Greetings! I’m Katie Kennedy. Launching this blog is an exciting and uncomfortable journey I am stepping into. The Lord guided me through a significant spiritual transformation a few years ago in my mid-thirties. At the beginning of the transformation, I was in an unhealthy place; my insides filled with anxiety, lies, sin, and grief. The Lord slowly and gently helped me extract and release all the bad I was carrying around.  I was believing lies such as I needed to earn His love. 

When I emerged the other end of the transformation, He had rebuilt me. On the outside, I looked the same, with maybe a few more grey hairs. On the inside, I was washed clean and set free. He shed the lies and sadness from within and replaced it with His love and grace.
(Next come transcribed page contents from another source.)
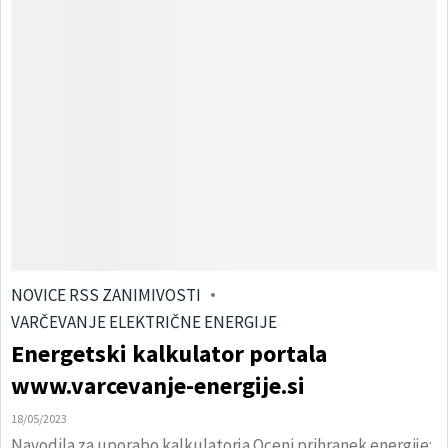
NOVICE RSS ZANIMIVOSTI
VARČEVANJE ELEKTRIČNE ENERGIJE
Energetski kalkulator portala
www.varcevanje-energije.si
18/05/2023
Navodila za uporabo kalkulatorja Oceni prihranek energije:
God showed me who I really was. 

I uncovered a love of writing and felt the Lord calling me to share my story with others. I believe He called me to write down my story of transformation and share it with others in hopes it will encourage others to dive into a deeper relationship with God. I am not an English major nor a theologian.  I’m a wife and a mom who experienced first hand the power of our redeeming God.  I am practicing being obedient to the Lord even if it brings me into scary, uncomfortable places. 

The Lord freed me from the chains that were holding me back from the person He created. Are you being held back? If so, by what? If you don’t know, ask Him, He will show you.

I want everyone to experience the joy, peace, and love that only God can provide.